#### Requirement
Could you reproduce the lines below from the one with "c. **Fund management" through the one with "3. **Borrowers**"? Keep both ends and add nothing.

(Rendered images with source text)
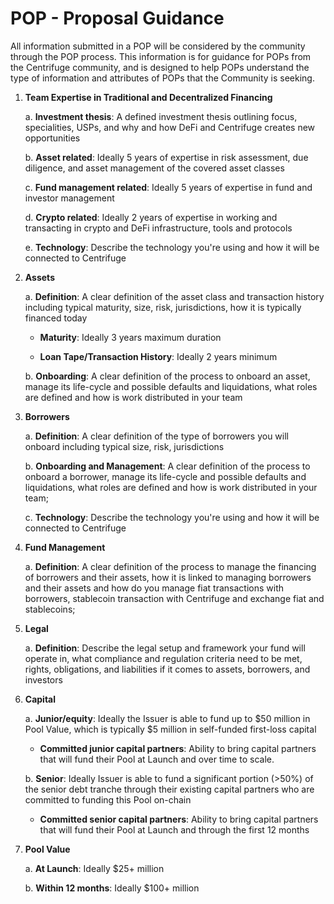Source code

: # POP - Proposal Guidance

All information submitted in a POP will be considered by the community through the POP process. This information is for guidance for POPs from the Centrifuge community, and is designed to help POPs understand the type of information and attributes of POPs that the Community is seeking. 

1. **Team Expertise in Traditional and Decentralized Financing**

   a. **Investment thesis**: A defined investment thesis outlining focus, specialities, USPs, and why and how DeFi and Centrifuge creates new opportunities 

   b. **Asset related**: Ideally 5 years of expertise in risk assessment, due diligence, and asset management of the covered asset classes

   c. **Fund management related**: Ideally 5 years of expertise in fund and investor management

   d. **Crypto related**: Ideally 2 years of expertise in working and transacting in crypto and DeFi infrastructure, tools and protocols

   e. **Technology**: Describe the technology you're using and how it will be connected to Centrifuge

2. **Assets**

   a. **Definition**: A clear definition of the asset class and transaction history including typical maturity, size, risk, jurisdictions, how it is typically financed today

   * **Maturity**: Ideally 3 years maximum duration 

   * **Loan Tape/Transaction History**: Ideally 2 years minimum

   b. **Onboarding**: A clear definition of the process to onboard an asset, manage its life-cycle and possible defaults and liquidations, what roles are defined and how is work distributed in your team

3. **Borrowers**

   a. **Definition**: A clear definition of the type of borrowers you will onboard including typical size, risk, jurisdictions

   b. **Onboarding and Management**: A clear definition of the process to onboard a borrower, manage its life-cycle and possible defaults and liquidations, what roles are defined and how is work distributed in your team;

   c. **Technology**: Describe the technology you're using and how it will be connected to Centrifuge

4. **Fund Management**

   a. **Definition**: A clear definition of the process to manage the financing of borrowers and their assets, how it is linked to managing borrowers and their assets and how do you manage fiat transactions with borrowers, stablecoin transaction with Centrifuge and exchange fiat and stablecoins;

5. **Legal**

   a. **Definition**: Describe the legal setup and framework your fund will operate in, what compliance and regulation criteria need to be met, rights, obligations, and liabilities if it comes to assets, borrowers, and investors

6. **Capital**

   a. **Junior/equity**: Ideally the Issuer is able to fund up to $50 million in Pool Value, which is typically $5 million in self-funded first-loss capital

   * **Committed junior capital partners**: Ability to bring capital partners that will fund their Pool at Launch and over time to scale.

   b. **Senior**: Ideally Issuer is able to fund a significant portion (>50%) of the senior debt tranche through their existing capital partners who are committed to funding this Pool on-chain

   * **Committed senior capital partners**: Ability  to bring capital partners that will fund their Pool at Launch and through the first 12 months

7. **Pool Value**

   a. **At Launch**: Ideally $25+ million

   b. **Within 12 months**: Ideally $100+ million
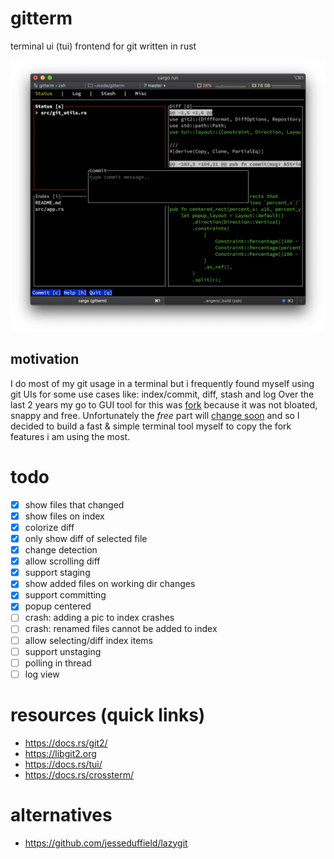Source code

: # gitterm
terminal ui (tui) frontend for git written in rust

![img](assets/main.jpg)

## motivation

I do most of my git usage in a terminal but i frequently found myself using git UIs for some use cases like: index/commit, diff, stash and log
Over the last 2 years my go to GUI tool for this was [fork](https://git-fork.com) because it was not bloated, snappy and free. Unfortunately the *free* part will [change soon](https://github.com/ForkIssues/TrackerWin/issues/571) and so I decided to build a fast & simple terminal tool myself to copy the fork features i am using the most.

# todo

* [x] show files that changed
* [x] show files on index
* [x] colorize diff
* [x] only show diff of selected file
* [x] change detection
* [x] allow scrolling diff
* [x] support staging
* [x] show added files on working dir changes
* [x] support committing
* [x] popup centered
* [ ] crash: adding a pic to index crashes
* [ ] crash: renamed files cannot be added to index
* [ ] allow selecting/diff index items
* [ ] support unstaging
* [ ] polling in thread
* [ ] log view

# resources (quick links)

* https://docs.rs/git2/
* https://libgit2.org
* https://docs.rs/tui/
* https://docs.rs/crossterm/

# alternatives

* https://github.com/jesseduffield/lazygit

...

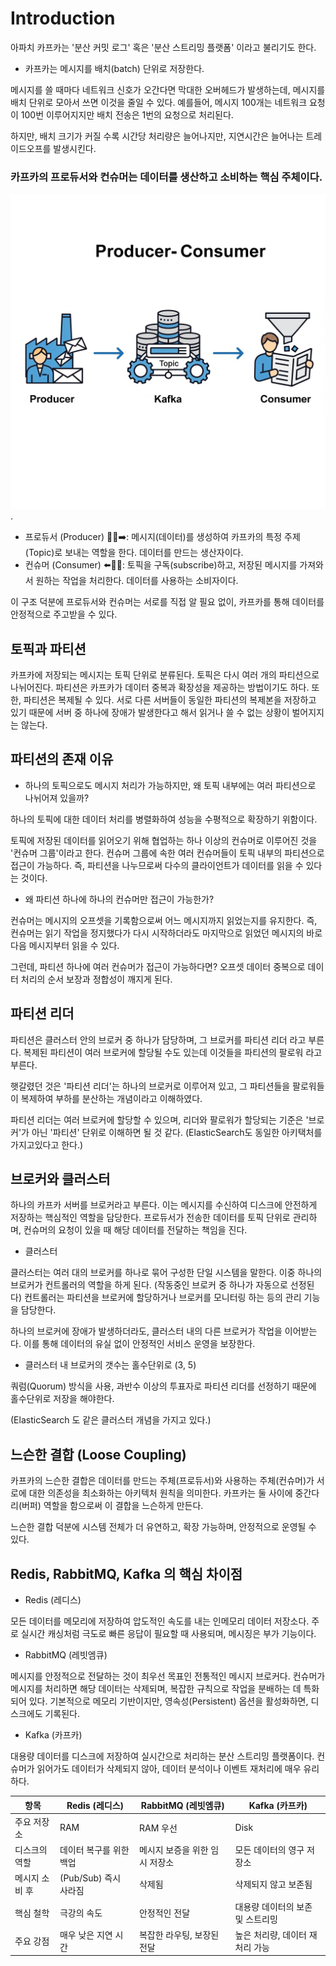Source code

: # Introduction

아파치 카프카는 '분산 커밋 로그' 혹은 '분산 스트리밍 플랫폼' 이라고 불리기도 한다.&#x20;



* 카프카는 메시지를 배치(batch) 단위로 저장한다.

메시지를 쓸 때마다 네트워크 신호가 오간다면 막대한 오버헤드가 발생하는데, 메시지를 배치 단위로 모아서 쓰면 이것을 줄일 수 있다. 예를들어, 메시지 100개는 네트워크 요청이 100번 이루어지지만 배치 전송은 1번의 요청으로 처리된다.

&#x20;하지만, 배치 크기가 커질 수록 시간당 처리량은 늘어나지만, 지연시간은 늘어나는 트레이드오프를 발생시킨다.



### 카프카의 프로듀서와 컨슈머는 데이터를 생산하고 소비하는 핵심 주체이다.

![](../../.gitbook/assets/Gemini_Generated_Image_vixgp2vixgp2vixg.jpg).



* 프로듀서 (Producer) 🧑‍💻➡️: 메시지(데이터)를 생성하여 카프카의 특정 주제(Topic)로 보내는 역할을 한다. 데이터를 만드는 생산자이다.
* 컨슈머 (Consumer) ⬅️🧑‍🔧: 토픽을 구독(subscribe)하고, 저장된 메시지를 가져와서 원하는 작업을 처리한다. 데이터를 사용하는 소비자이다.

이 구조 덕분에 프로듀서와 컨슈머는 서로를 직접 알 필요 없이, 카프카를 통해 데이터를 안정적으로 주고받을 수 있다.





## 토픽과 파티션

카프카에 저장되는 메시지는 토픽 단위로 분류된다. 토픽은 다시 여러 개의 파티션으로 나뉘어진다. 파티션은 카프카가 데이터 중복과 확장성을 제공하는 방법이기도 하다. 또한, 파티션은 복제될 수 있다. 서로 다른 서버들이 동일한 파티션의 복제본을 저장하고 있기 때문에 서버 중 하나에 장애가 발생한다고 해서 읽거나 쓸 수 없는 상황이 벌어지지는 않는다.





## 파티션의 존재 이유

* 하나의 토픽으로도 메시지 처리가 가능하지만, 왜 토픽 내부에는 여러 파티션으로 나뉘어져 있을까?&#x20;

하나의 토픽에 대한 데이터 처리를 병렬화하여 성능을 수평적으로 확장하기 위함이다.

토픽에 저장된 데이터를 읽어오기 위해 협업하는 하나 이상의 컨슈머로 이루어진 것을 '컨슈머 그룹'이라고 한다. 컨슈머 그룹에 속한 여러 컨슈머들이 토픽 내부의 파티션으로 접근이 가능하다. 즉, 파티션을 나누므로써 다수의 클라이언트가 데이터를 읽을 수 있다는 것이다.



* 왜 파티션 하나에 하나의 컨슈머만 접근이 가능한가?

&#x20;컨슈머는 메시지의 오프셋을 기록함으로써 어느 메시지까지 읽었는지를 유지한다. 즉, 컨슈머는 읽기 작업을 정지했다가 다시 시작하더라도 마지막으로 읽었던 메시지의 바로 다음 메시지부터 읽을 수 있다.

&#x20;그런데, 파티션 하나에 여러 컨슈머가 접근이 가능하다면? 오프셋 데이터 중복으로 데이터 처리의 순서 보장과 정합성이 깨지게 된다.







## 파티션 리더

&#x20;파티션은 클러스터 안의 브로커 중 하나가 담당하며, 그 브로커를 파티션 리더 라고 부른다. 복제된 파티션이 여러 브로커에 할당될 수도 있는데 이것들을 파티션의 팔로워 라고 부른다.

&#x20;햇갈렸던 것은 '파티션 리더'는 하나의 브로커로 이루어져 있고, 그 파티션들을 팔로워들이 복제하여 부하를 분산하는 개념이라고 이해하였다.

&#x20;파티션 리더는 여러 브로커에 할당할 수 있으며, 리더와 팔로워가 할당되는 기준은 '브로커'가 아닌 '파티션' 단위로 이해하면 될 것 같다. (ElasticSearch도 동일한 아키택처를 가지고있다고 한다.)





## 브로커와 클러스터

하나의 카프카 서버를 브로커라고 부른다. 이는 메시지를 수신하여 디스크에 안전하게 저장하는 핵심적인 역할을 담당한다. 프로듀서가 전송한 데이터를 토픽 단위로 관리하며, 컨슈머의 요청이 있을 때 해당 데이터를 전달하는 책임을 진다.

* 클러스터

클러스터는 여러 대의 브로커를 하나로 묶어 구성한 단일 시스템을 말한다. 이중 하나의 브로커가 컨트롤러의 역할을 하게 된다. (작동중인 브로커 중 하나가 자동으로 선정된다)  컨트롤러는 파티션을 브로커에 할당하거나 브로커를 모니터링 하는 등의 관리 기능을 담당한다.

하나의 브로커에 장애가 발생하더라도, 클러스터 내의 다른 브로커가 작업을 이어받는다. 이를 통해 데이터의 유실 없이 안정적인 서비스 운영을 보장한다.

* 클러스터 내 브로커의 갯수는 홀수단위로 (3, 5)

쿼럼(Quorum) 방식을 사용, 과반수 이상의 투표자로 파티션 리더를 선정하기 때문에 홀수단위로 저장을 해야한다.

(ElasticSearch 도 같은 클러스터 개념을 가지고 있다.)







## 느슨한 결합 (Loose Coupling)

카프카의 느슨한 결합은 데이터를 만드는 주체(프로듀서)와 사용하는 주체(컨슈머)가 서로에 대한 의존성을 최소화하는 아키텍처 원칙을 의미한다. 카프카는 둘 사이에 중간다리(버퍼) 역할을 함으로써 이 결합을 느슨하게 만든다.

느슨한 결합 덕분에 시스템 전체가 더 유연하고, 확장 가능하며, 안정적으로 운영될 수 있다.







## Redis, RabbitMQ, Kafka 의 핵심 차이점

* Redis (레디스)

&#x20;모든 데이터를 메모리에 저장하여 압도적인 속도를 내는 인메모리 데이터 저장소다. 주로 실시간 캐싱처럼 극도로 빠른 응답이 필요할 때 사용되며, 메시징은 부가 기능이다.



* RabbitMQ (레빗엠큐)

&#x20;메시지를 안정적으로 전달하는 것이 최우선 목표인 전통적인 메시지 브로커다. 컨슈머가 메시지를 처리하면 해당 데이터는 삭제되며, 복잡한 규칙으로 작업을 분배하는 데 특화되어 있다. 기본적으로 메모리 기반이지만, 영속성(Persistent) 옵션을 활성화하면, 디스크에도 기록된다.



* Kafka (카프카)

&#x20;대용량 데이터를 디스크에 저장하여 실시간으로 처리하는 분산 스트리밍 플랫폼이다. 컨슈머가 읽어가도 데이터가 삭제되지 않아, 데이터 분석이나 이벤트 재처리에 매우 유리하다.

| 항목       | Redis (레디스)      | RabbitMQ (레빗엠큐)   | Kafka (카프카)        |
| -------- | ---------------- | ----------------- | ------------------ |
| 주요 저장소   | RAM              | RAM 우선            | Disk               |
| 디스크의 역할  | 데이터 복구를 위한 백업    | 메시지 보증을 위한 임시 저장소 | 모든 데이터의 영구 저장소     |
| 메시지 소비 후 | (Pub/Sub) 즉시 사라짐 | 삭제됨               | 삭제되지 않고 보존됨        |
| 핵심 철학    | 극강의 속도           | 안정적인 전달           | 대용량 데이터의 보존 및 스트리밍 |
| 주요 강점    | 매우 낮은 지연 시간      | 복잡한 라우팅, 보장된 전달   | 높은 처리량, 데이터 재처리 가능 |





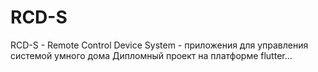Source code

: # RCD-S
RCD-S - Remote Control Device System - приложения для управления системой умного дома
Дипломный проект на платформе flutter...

#### Response area
   c. **Fund management related**: Ideally 5 years of expertise in fund and investor management

   d. **Crypto related**: Ideally 2 years of expertise in working and transacting in crypto and DeFi infrastructure, tools and protocols

   e. **Technology**: Describe the technology you're using and how it will be connected to Centrifuge

2. **Assets**

   a. **Definition**: A clear definition of the asset class and transaction history including typical maturity, size, risk, jurisdictions, how it is typically financed today

   * **Maturity**: Ideally 3 years maximum duration 

   * **Loan Tape/Transaction History**: Ideally 2 years minimum

   b. **Onboarding**: A clear definition of the process to onboard an asset, manage its life-cycle and possible defaults and liquidations, what roles are defined and how is work distributed in your team

3. **Borrowers**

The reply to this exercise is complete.